I realized today that I have lost a lot of hope. The loss that I have been experiencing lately has really brought with it many painful emotions. I am far away from home and it is a choice that I made under the false premise that me and my husband would be building a new life together in a strange new place together. Well I went first and he never came. My heart hurts from this deep betrayal.
Displacement has brought pain. The pain of not seeing friends, the pain of not being able to continue playing music and collaborating in the region I built a name for myself in, the pain of losing close proximity to my (few) precious friends.
I used to be a person that was full of so much hope. I had vision boards and prayers written. Many of my hopes were about doing well in school, which I did. Some of my hopes were about taking care of myself so that I could be in good health post breakdown and that I also did. I had hopes for my music which I accomplished. My major hope was to share the love of my husband for the rest of my life. I was newly married.
But everything fell apart about 4 months ago. I had been struggling with hope before that too. After I was diagnosed last year with bipolar I stopped believing in a higher power. I could not reconcile a higher power that would allow me to lose my mind in such an ungraceful way. I had battled depression for 20 years before bipolar came. I fought it fiercely and daily. Through my depressions I worked, I worked out, I made music, I went to therapy, I took medication. I fought hard for my life.

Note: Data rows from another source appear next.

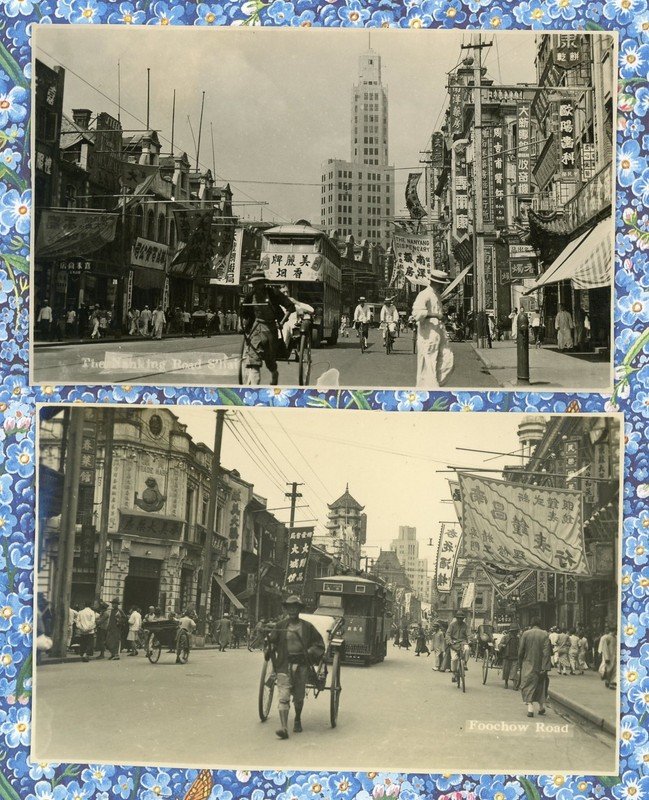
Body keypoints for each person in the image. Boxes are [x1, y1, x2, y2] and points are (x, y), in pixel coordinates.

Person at [266, 595, 325, 739]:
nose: (292, 610)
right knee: (284, 696)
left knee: (298, 697)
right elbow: (272, 641)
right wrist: (270, 647)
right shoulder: (280, 626)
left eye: (295, 607)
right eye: (290, 607)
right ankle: (284, 727)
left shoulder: (307, 627)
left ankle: (297, 718)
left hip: (302, 665)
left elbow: (319, 644)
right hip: (284, 664)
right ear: (286, 609)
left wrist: (310, 651)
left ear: (299, 609)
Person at [239, 270, 295, 385]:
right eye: (254, 283)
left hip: (270, 328)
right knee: (254, 361)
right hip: (256, 327)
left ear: (263, 283)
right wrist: (243, 325)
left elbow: (290, 307)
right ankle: (254, 387)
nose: (256, 286)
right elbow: (245, 312)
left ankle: (275, 374)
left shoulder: (273, 293)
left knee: (270, 360)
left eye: (258, 283)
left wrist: (282, 322)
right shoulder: (250, 296)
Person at [411, 270, 454, 388]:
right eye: (442, 283)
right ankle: (429, 390)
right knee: (428, 364)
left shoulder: (437, 295)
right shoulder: (424, 294)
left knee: (447, 360)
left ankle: (435, 385)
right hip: (427, 334)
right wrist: (435, 315)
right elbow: (417, 313)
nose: (443, 286)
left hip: (438, 333)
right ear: (436, 283)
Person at [518, 618, 552, 717]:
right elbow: (546, 652)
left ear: (531, 624)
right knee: (541, 684)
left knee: (527, 683)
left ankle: (530, 708)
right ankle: (541, 707)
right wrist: (545, 667)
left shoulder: (526, 634)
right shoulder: (545, 634)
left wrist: (520, 663)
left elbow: (521, 651)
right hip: (540, 663)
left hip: (527, 662)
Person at [445, 609, 469, 683]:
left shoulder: (465, 625)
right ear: (456, 618)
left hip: (463, 642)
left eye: (461, 618)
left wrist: (470, 640)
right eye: (458, 618)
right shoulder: (452, 625)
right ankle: (453, 673)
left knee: (467, 649)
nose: (460, 619)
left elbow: (469, 634)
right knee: (454, 659)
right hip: (454, 643)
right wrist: (449, 641)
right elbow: (448, 634)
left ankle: (464, 663)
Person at [500, 623, 520, 690]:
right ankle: (506, 683)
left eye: (516, 631)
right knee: (506, 671)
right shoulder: (505, 637)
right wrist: (502, 645)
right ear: (511, 631)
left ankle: (514, 685)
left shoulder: (518, 638)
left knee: (514, 671)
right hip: (507, 656)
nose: (515, 632)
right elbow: (500, 644)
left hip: (515, 656)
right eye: (514, 631)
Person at [598, 624, 617, 689]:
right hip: (609, 656)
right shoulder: (607, 638)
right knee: (609, 670)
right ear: (613, 631)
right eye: (615, 631)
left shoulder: (615, 638)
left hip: (614, 656)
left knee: (614, 670)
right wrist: (606, 657)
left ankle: (611, 683)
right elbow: (605, 648)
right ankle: (607, 681)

And part of the reason why the hope is gone right now for me is that I have been fighting my whole life. I had to fight to make a good living without an education as a teenage runaway. I had to fight to be respected as a musician. I had to fight to keep the darkness at bay that was always chasing me. My life has been a constant battle. Are all lives like this?
Part of me is just tired of fighting. I'm tired of dreaming up new dreams and tasks lists to accomplish. I want to lie down and give up.
But that is why I brought up hope. I know that I must continue to hope and to work towards my stability mentally, educationally and financially. I have to learn to hope again. I'll be honest I am afraid of hope now. I know that disappointment may be on the other end of that wish more than I have ever known it. I just hope I don't give up.